Comparison of infer speed between different TRT8.5.3.1 VS TRT 10.5.0.18 on GPU 3060-12G/4060Ti-16G
Description
I tried to perform inference time statistics for the segmentation model on my machine(bisenetv2) between TRT-8.5.3.1 VS TRT-10.5.0.18. But I found a big difference in inference speed between the two versions. While 5.8ms with TTR8 and 9.0ms with TRT10 for the same model using "trtexec --loadEngine". It doesn't look right, I need your help. Thanks!!
Environment
TensorRT Version: TRT8.5.3.1/TRT-10.5.0.18
NVIDIA GPU: RTX 3060 - 12G
NVIDIA Driver Version: 536.23
CUDA Version: V11.6
CUDNN Version: V6.5.0
Operating System:
Python Version (if applicable):
Tensorflow Version (if applicable):
PyTorch Version (if applicable):
Baremetal or Container (if so, version):
Relevant Files
Model link: https://github.com/CoinCheung/BiSeNet/releases/tag/0.0.0
Steps To Reproduce
Commands or scripts:
- For TRT8: trtexec.exe --onnx=BiSeNet-master\BiSeNet-master\model.onnx --minShapes=input_image:1x3x640x640 --optShapes=input_image:8x3x640x640 --maxShapes=input_image:8x3x640x640 --saveEngine=./besnet8.trt --fp16
using trtexec.exe --loadEngine=./besnet8.trt get result: "GPU Compute Time: min = 5.3894 ms, max = 7.0011 ms, mean = 5.82974 ms, median = 5.73438 ms, percentile(90%) = 6.32324 ms, percentile(95%) = 6.56079 ms, percentile(99%) = 7.0011 ms"

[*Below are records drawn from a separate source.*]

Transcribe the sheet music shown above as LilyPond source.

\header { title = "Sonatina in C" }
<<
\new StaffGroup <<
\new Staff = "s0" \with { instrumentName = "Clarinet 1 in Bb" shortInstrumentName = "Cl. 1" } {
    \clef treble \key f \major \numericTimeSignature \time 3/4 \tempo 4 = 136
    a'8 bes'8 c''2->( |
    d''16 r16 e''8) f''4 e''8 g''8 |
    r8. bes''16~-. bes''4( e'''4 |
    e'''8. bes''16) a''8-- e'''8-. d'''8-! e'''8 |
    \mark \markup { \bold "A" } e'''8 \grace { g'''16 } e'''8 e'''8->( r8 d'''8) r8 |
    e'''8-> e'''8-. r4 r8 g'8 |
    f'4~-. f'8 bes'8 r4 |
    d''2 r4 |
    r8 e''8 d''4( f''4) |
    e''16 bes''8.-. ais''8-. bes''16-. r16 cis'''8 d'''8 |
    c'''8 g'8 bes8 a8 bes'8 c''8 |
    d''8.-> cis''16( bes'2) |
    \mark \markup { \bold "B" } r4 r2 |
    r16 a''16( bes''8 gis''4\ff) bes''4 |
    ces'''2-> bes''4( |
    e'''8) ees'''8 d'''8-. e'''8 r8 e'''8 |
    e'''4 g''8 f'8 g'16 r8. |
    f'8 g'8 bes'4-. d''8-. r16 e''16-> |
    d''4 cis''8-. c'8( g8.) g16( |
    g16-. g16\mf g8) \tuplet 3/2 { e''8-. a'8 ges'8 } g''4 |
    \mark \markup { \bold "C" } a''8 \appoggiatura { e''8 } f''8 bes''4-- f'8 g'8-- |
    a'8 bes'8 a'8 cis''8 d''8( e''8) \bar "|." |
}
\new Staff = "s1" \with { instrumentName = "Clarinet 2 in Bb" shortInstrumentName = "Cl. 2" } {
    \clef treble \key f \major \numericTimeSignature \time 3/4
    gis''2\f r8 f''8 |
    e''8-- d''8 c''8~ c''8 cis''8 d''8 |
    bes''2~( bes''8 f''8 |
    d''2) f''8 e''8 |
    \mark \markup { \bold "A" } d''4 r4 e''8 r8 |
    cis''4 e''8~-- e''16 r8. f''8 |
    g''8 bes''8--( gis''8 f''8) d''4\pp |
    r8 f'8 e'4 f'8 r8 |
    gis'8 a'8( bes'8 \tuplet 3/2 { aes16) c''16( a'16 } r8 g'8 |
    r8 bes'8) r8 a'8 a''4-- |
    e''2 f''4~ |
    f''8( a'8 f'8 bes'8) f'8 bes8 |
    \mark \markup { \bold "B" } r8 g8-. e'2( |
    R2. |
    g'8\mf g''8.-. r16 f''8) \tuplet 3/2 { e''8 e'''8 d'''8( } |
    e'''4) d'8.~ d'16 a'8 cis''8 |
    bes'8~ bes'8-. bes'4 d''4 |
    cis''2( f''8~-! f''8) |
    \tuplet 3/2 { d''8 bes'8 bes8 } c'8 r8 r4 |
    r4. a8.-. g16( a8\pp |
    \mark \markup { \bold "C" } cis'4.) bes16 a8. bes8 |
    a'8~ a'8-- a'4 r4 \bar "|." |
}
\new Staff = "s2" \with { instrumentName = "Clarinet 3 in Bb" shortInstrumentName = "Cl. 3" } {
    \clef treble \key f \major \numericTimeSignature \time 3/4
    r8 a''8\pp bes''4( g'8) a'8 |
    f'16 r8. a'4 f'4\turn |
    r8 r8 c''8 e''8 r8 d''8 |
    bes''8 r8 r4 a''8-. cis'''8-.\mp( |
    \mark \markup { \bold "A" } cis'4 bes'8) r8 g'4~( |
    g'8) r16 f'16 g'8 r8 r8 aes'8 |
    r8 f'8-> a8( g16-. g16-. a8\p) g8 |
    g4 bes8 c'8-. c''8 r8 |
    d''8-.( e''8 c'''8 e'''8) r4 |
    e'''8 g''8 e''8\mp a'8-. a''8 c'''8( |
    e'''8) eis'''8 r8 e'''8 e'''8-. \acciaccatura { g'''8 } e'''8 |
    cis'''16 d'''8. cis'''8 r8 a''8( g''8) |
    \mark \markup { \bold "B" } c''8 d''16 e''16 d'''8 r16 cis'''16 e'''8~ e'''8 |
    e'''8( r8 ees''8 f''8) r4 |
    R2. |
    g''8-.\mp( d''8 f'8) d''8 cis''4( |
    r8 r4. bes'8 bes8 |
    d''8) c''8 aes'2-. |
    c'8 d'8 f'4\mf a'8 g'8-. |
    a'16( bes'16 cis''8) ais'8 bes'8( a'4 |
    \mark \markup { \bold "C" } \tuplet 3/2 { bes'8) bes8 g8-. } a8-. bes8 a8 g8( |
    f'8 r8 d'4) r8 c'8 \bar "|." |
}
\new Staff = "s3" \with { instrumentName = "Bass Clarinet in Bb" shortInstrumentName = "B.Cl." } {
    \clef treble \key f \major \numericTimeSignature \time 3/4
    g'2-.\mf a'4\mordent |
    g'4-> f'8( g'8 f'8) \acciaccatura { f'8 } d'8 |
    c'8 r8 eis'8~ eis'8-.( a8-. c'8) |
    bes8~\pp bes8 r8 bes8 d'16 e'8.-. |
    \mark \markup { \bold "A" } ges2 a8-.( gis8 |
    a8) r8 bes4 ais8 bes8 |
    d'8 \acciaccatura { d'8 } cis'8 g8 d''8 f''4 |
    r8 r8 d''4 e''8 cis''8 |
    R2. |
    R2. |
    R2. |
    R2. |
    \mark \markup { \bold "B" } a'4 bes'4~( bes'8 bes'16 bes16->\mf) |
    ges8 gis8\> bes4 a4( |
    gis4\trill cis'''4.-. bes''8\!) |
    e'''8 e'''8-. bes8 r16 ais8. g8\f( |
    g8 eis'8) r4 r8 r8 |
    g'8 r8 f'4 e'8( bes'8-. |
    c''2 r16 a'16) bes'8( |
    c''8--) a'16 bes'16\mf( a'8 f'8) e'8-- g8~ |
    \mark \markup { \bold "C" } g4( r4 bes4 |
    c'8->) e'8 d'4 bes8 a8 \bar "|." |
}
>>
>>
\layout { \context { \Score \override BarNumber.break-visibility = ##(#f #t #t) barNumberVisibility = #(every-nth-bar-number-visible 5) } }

- For TRT10: trtexec.exe --onnx=BiSeNet-master\BiSeNet-master\model.onnx --minShapes=input_image:1x3x640x640 --optShapes=input_image:8x3x640x640 --maxShapes=input_image:8x3x640x640 --saveEngine=./besnet10.trt --fp16
using trtexec.exe --loadEngine=./besnet10.trt get result: "GPU Compute Time: min = 8.03729 ms, max = 10.4243 ms, mean = 9.02904 ms, median = 8.96878 ms, percentile(90%) = 9.50806 ms, percentile(95%) = 9.74951 ms, percentile(99%) = 10.4243 ms"
Have you tried the latest release?: Not yet.
Can this model run on other frameworks? For example run ONNX model with ONNXRuntime (polygraphy run <model.onnx> --onnxrt):
by the way, the infer results are consistent..
For trt10.5.0.18, you should add the flag --builderOptimizationLevel=5.
For trt10.5.0.18, you should add the flag
--builderOptimizationLevel=5.
I tried your suggestion but didn't get any performance improvement
Try to use the latest version of trt.
Hello @gaoyu-cao ! I don't see any onnx models in your provided model link. Can you verify?